Fix it before you scale, not after. Lock your exact brand colors by hex code in the template, as in the example above. Lock the aspect ratios you actually run, since a 1:1 feed post and a 16:9 banner are different orders. And lock a fixed style string that describes your visual language in words. Get the template producing on-brand output on five test rows before you ever run it on five hundred.
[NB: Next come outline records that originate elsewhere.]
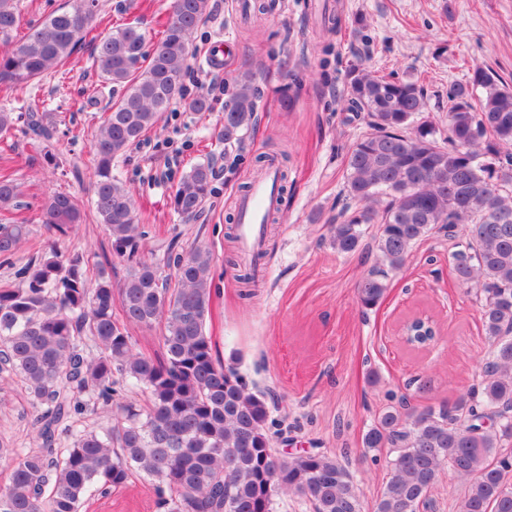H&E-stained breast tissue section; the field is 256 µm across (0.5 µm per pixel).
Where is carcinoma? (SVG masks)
<instances>
[{"label":"carcinoma","mask_w":512,"mask_h":512,"mask_svg":"<svg viewBox=\"0 0 512 512\" xmlns=\"http://www.w3.org/2000/svg\"><path fill=\"white\" fill-rule=\"evenodd\" d=\"M80 0L28 26L19 41V0H0V135L21 123L43 141L57 128L45 113L27 109L36 83L60 73L90 44L93 68L121 89L92 134L86 165L94 170L93 204L115 254L127 266L119 292L100 269L90 276L83 255L63 254L60 240L17 271L19 283L0 287V373L20 377L36 414L38 448H0L12 464L0 489V512H81L87 498L127 482L136 470L156 481L166 512H273L280 494L307 500L312 512H365L348 466L323 452L273 449L266 396L216 354L205 323L212 294L210 249L167 248L176 285L140 257L141 225L126 185L112 165L163 113L182 100L181 78L191 37L210 14L209 0H172L159 44L149 54L146 35L130 22L87 40L97 0ZM346 103L366 113L368 130L347 156L342 220L330 226L338 254L359 250L365 226L380 225V267L357 286L361 307L384 298L387 276L400 271L413 246L437 227L467 240L451 254L456 281L476 289L491 351L480 381L451 404L422 409L406 399L387 407L366 431L367 450L392 448L390 476L373 512H420L448 469L466 482L458 512H512V85L492 71L473 69L471 82L448 89L446 136L424 116V89L412 80L388 79L364 68L349 73ZM253 73L235 79L224 111V146L241 144L257 124ZM210 163L194 166L173 195L175 211L194 221L212 192ZM21 184L0 172V211L19 207ZM81 221L76 198L50 194L41 223L61 237ZM31 235L29 219L0 224V256L10 258ZM119 305L122 320L113 315ZM165 321V355L133 351L126 325ZM406 342L422 347L436 331L418 319ZM147 396L141 409L113 401L120 385ZM110 414L103 432H72L71 414ZM68 448L57 447L62 436Z\"/></svg>","instance_id":"cac0c4a2"}]
</instances>
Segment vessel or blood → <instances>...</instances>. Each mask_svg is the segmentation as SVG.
<instances>
[{
    "label": "vessel or blood",
    "instance_id": "obj_1",
    "mask_svg": "<svg viewBox=\"0 0 512 512\" xmlns=\"http://www.w3.org/2000/svg\"><path fill=\"white\" fill-rule=\"evenodd\" d=\"M280 205L276 163H269L264 177L254 182L250 190L237 201L236 219L245 247H252L261 236L262 226L271 212Z\"/></svg>",
    "mask_w": 512,
    "mask_h": 512
}]
</instances>
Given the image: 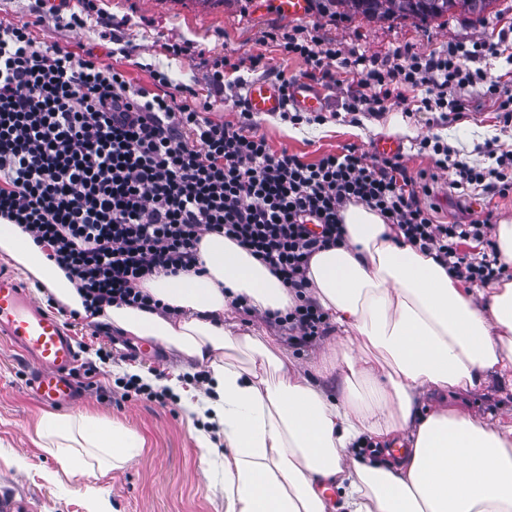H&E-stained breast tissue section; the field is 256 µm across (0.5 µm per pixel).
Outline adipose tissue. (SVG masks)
<instances>
[{"label":"adipose tissue","instance_id":"obj_1","mask_svg":"<svg viewBox=\"0 0 512 512\" xmlns=\"http://www.w3.org/2000/svg\"><path fill=\"white\" fill-rule=\"evenodd\" d=\"M343 222L345 244L313 255L307 271L339 349L310 372L238 322L235 298L262 314L288 310L295 296L221 234L201 238L197 271L143 281L176 317L112 304L96 320L208 369L214 395L189 409L224 434V512H328L330 489L344 512H512V419L446 403L512 379V280L478 288L450 276L363 205H348ZM0 255L60 307L83 311L64 270L4 220ZM36 436L65 471L96 479L144 446L88 413L43 414ZM368 443L404 451L372 464L352 453Z\"/></svg>","mask_w":512,"mask_h":512}]
</instances>
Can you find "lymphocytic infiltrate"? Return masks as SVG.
Returning a JSON list of instances; mask_svg holds the SVG:
<instances>
[{"mask_svg":"<svg viewBox=\"0 0 512 512\" xmlns=\"http://www.w3.org/2000/svg\"><path fill=\"white\" fill-rule=\"evenodd\" d=\"M500 51L484 38L428 55L404 51L402 61L361 77L369 93L349 109L385 110L400 86L420 85L424 109L463 112L456 88L481 83L511 124L512 85L468 66ZM211 108L132 89L92 54L40 45L30 22L0 23V218L55 260L87 313L113 303L161 311L140 282L195 269L202 236L218 233L294 292L296 304L268 320L312 341L325 332L326 315L308 297V263L345 244L351 204L436 253L456 278L486 284L501 275L498 259L460 251L463 241L487 242L494 212L475 224L434 223L407 191L399 156L369 163L351 151L307 164L272 153L250 117L215 121ZM488 156L494 167L461 166L455 188L512 193V149Z\"/></svg>","mask_w":512,"mask_h":512,"instance_id":"f902f5d3","label":"lymphocytic infiltrate"}]
</instances>
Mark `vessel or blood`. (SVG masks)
<instances>
[{
    "label": "vessel or blood",
    "mask_w": 512,
    "mask_h": 512,
    "mask_svg": "<svg viewBox=\"0 0 512 512\" xmlns=\"http://www.w3.org/2000/svg\"><path fill=\"white\" fill-rule=\"evenodd\" d=\"M245 109L259 115H274L287 109L319 112L325 107L321 88L296 81L289 90L278 82L256 78L243 87ZM0 336L30 358L35 369L29 385L40 404L65 409L78 400L73 374L79 363L76 338L60 320L42 309L13 276L0 272ZM33 497L0 489V512H35Z\"/></svg>",
    "instance_id": "1"
}]
</instances>
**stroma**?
I'll return each mask as SVG.
<instances>
[{"label":"stroma","mask_w":512,"mask_h":512,"mask_svg":"<svg viewBox=\"0 0 512 512\" xmlns=\"http://www.w3.org/2000/svg\"><path fill=\"white\" fill-rule=\"evenodd\" d=\"M99 13L80 28L67 27L65 19L40 0H0V21L33 22L38 41L57 43L74 51L90 50L105 56L122 71L134 88L156 92L154 71L168 73L174 85L194 93L196 100H210L216 121L238 122L243 84L254 78H308L305 61L284 53L288 36L316 43L319 48H345L381 65L395 50L429 54L449 43H468L480 37L512 46V0H495L490 14L478 21L465 13L447 22L412 19L368 21L348 10L314 0L311 14L289 19L275 9L256 10L253 0H99ZM173 43L185 45L184 56L170 54ZM231 54L241 60L238 70L227 72L223 88L205 79L213 61ZM329 79L320 83L327 96L325 120L320 124L293 125L281 116L257 115L253 122L274 153L288 152L307 163L328 153L357 149L366 160L377 155L381 131L396 126L403 149L402 163L419 201L430 209L436 223L472 224L494 211L498 221H512V194L490 195L476 189L460 194L450 182L453 170L439 168L419 150L428 136L447 143L455 160L489 166L486 144L491 139L512 145V126L504 125L482 85L461 87L468 108L444 114L422 109L424 88H402L399 103L385 111H348L352 98L362 93L356 74L346 72L340 60L329 61ZM239 321L265 329L280 345L283 355L301 368H309L333 347L332 332L310 343L292 339L288 328L241 309ZM183 357L160 345H142L125 337L108 362L99 364L93 376H75L80 399L76 412L108 418L136 431L145 440L142 454L122 469L98 482L67 476L56 458L34 442L42 406L31 394L27 378L32 363L0 338V485L12 484L37 493L41 512H90V495H104L110 512H224V469L221 463L200 462L198 438L208 434L211 443L223 447L217 430H205L179 399L166 403L126 399L115 381L122 368L136 365L157 378L171 377L184 366ZM455 405L479 417L512 418V384L494 380L459 395Z\"/></svg>","instance_id":"stroma-1"}]
</instances>
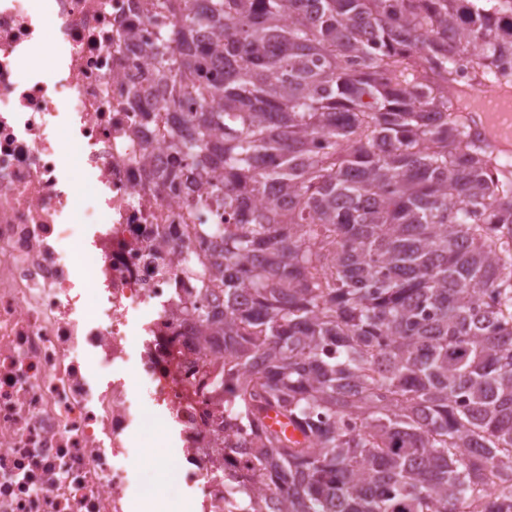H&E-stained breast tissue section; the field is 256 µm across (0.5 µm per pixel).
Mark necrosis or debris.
I'll use <instances>...</instances> for the list:
<instances>
[{
	"label": "necrosis or debris",
	"instance_id": "4bbe7bcc",
	"mask_svg": "<svg viewBox=\"0 0 512 512\" xmlns=\"http://www.w3.org/2000/svg\"><path fill=\"white\" fill-rule=\"evenodd\" d=\"M171 22L145 0H0V512H142L128 458L160 427L194 512L276 505L205 383L214 298L183 258L215 240L168 181L153 46Z\"/></svg>",
	"mask_w": 512,
	"mask_h": 512
}]
</instances>
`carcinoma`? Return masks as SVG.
I'll return each instance as SVG.
<instances>
[{
  "label": "carcinoma",
  "mask_w": 512,
  "mask_h": 512,
  "mask_svg": "<svg viewBox=\"0 0 512 512\" xmlns=\"http://www.w3.org/2000/svg\"><path fill=\"white\" fill-rule=\"evenodd\" d=\"M206 2L151 0L154 55L261 478L282 512H512V162L449 94L512 89V0Z\"/></svg>",
  "instance_id": "1"
}]
</instances>
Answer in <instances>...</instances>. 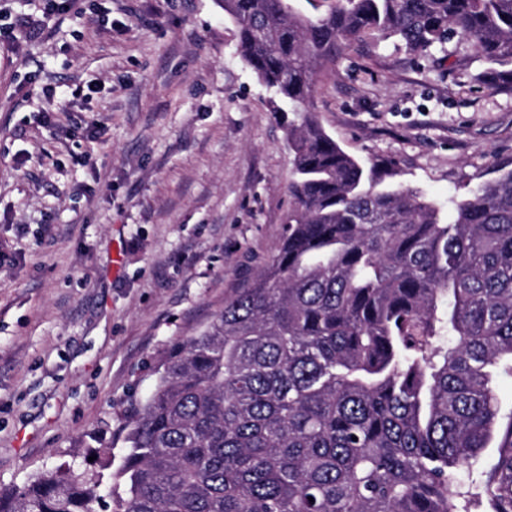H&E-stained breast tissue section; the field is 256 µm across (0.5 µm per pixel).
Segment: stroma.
Masks as SVG:
<instances>
[{
    "instance_id": "35a3bbf8",
    "label": "stroma",
    "mask_w": 512,
    "mask_h": 512,
    "mask_svg": "<svg viewBox=\"0 0 512 512\" xmlns=\"http://www.w3.org/2000/svg\"><path fill=\"white\" fill-rule=\"evenodd\" d=\"M0 487L98 469L171 348L279 249L294 113L221 0H0ZM454 37L415 58L343 45L314 114L382 185L447 206L512 169V89ZM485 448L462 489L490 512Z\"/></svg>"
}]
</instances>
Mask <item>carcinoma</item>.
<instances>
[{"instance_id":"obj_1","label":"carcinoma","mask_w":512,"mask_h":512,"mask_svg":"<svg viewBox=\"0 0 512 512\" xmlns=\"http://www.w3.org/2000/svg\"><path fill=\"white\" fill-rule=\"evenodd\" d=\"M273 90L293 180L282 244L169 354L110 475L112 512H460L456 475L496 442L485 485L512 512V170L448 199L381 186L309 110L343 44L413 56L460 35L512 88V0H222ZM103 475L58 466L0 489V512H93Z\"/></svg>"}]
</instances>
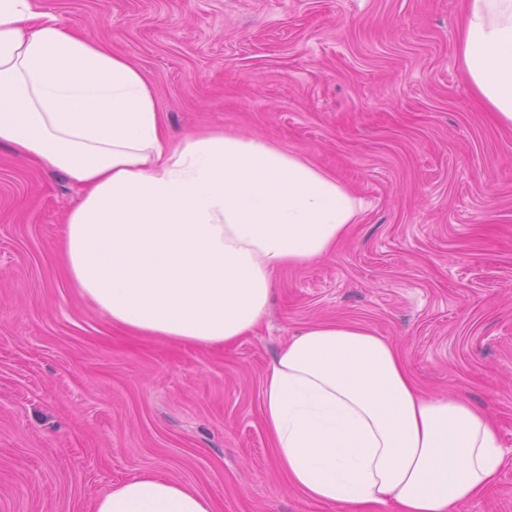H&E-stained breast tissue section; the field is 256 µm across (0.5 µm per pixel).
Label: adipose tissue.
<instances>
[{
    "instance_id": "1",
    "label": "adipose tissue",
    "mask_w": 512,
    "mask_h": 512,
    "mask_svg": "<svg viewBox=\"0 0 512 512\" xmlns=\"http://www.w3.org/2000/svg\"><path fill=\"white\" fill-rule=\"evenodd\" d=\"M457 51L512 126V0H466ZM0 147L81 191L60 241L73 288L113 326L210 347L263 321L274 272L329 256L363 203L336 176L263 138L171 140L140 69L40 0H0ZM262 416L291 487L326 505L451 512L494 484L491 416L413 384L369 328L324 322L280 347ZM94 512H213L187 485L138 476Z\"/></svg>"
}]
</instances>
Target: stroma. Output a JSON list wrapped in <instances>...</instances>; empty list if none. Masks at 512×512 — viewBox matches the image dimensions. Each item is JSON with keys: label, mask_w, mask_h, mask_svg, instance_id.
<instances>
[{"label": "stroma", "mask_w": 512, "mask_h": 512, "mask_svg": "<svg viewBox=\"0 0 512 512\" xmlns=\"http://www.w3.org/2000/svg\"><path fill=\"white\" fill-rule=\"evenodd\" d=\"M133 61L168 132L260 136L363 200L329 258L284 268L252 334L134 336L58 251L80 192L0 149V512H91L135 476L215 512H355L291 489L262 421L280 345L322 322L394 344L426 394L496 421L499 477L457 512H512V128L464 77L463 0H42Z\"/></svg>", "instance_id": "35a3bbf8"}]
</instances>
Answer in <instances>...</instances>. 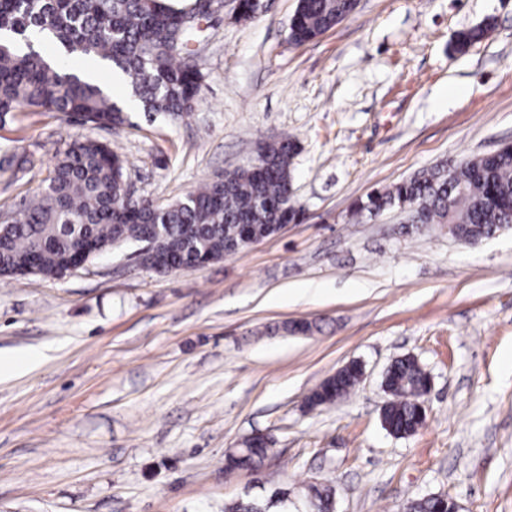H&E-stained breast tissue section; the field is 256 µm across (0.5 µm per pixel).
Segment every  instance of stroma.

The second half of the pitfall is text. Image models still garble words inside images and sometimes invent text you never asked for. Never publish a batch unreviewed. Put a human eyeball on every image before it goes live, specifically checking that the headline is spelled correctly and nothing off-brand or hallucinated snuck in. Cheap generation does not mean skip the quality gate. It means you can afford to throw away the bad ones.

You can try this today

Tomorrow morning, before anything else, open Google AI Studio, create a free API key, and generate one image by hand from a single prompt to feel the speed and quality. Then make a three-column Google Sheet and fill in just five rows of real products and headlines you actually need creative for. Write one prompt template with your real hex colors baked in, and test it against those five rows by hand in AI Studio. If the five look on-brand, you have proven the recipe and the only thing left is wiring the no-code loop to run it at scale. That is a one-hour test, not a project.

Closing observation

The interesting part of this is not that images got cheap. It is where the work moved. When a variant costs a fraction of a cent, nobody is bottlenecked on production anymore. The scarce thing becomes the prompt template that actually captures your brand, and the judgment to look at what came back and know which ten of the two hundred are worth running. The factory is easy to build now. Knowing what to order from it is the part that still takes a marketer.